Wolfsheimer's basement also contains two seats from the old Yankee Stadium.
"I bought them for $35," Wolfsheimer said. "A wrecking company in Connecticut that helped tear down the old stadium was selling them. They even came with two tickets from an old playoff game that were used for those seats.They're really wild. I mean, they are from the 'House That Ruth Built.'"
Wolfsheimer wasn't the only collector at George Mason who owned a piece of an old stadium. George Martin-Trigona, 30, of Alexandria, had two seats from Griffith Stadium on display in the field house.
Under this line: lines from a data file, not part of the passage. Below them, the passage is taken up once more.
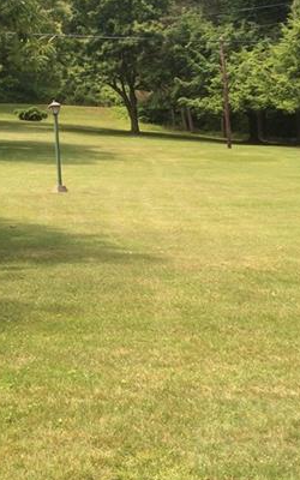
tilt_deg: -1.0
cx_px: 28
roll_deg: +3.1
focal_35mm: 59
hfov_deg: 21.5
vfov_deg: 34.5
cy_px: 206
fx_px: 772
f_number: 2.2
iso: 32
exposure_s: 1/406
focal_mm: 4.15
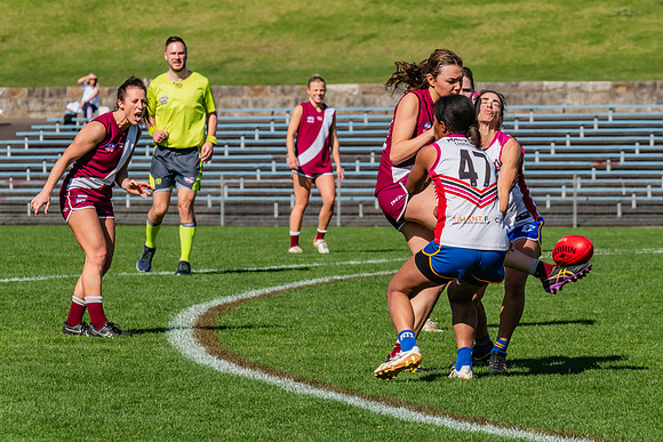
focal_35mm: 374
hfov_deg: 5.5
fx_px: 6894
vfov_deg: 3.7
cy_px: 190
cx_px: 416
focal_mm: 290
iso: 800
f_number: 13
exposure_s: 1/1250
"I took a planned commando raid to get those," Martin-Trigona said proudly. He recalled in detail how he sneaked into the vacant stadium one evening before it was demolished in 1965, broke the seats out of the concrete stadium floor, carted them to his car and drove them home.
On other occasions Martin-Trigona took pictures of the stadium from the top of the light towers, providing a nostalgic glimpse of a forgotten baseball landmark with empty stands and a field overgrown with weeds.
One regret Martin-Trigona has, he said, is that "in the crows nest on top of the stadium, where Clark Griffith's office was, there were all kinds of things, like large, framed pictures of Walter Johnson, but it was all locked up and hard to get to.I didn't have the equipment to take them out."
Steve Larsen, 18, a student at Yorkstown High School in Arlington has a goal for his collection, which includes, among thousands of other items, a jersey that belonged to the late Chicago Bear running back Brian Piccolo, the shoes O.J. Simpson wore in the the game be gained 273 yards rushing, a baseball shirt of the late Pittsburgh Pirate Roberto Clemente and a trophy and racket of the late tennis star Bill Tilden.
"My family hopes to open a sports restaurant in the area," Larsen said. "We'd use our collection for the decor."
Most collectors, when asked what they intendto do with their collections, simply shrugged and said that gathering as many of the obscure items as possible provides all the satisfaction they need.